Clever legal manipulation is not leadership, Zuma

He has learnt a trick or two from the litigious official opposition.


How does this country’s president manage to absent himself on business elsewhere when chaos is rapidly becoming the order of the day, and in what regard does he hold the findings of the South African courts?

Could these, we have to ask, be connected?

President Jacob Zuma, increasingly under fire from what looks like all sides as he tenaciously clings to power, is on a state visit to Tanzania while facing a court order by Judge Bashir Vally to hand over a contentious “intelligence report” used as the basis for summarily sacking finance minister Pravin Gordhan and his deputy Mcebisi Jonas by the end of business yesterday.

The original papers filed before the high court by the DA asked that the contents of the report – what Gordhan contemptuously referred to as an “unintelligent report” – be made public. Judge Vally agreed.

But Zuma has learned a trick or two from the litigious official opposition, and filed his own court papers, asking the DA to provide a copy of the so-called intelligence report linked to the axing of Gordhan and Jonas.

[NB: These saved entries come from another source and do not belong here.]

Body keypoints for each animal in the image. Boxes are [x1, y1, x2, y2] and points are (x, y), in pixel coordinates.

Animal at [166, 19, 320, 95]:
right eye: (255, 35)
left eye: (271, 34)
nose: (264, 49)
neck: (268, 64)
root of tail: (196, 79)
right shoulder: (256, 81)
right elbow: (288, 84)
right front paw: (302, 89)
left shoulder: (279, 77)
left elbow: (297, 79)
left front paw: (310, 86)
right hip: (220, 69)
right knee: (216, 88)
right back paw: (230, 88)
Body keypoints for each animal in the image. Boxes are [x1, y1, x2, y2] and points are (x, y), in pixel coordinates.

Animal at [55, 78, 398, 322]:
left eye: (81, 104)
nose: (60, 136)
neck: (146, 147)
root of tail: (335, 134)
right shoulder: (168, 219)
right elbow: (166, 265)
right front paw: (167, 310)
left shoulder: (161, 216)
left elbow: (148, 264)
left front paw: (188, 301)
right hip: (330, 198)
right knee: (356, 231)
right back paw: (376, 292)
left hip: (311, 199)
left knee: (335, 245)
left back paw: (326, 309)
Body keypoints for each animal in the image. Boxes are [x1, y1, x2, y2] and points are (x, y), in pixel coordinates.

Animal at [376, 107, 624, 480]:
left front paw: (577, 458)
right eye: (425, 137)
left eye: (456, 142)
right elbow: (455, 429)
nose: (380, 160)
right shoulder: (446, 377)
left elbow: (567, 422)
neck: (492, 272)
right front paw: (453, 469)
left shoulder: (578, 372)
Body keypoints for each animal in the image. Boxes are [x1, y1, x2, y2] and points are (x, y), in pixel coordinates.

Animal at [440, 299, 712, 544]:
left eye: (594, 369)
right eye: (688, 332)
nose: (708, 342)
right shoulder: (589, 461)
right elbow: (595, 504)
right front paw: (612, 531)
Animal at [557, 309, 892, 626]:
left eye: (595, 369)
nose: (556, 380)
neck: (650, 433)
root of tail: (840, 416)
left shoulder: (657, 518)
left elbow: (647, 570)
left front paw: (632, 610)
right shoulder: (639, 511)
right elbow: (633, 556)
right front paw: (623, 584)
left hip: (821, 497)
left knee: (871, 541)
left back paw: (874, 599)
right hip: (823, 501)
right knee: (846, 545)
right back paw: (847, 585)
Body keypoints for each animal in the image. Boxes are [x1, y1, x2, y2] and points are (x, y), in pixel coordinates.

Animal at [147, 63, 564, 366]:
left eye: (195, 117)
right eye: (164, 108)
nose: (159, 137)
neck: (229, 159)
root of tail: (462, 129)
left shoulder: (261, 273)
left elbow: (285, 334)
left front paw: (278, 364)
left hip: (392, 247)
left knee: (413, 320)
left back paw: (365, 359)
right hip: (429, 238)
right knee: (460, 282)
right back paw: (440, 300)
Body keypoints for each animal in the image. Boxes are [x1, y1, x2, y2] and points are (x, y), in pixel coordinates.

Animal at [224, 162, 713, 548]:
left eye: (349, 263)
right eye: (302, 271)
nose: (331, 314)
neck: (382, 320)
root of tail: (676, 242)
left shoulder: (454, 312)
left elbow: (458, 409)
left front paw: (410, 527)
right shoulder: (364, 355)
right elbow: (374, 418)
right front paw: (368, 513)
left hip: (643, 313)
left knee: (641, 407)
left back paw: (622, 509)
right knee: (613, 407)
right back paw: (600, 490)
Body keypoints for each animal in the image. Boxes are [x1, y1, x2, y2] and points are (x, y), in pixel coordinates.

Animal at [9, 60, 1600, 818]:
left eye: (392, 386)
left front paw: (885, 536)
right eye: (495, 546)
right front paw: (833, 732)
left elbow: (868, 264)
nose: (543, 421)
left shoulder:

“The high court ought to have found that the executive decision in question is the exercise of a constitutional power, and is a decision of the nature that does not call for the production of the record and reasons,” the presidency said in a statement.

“The presidency further contends that there is a reasonable prospect that another court will come to a different decision from that of the high court.”

It all adds up to obfuscation at a legal level, which patently serves as a sophisticated delaying tactic and adds up to a clogging of the court process and, one could argue, the abdication of the art of government the president is mandated to maintain.

And engenders the feeling that we are being manipulated rather than governed.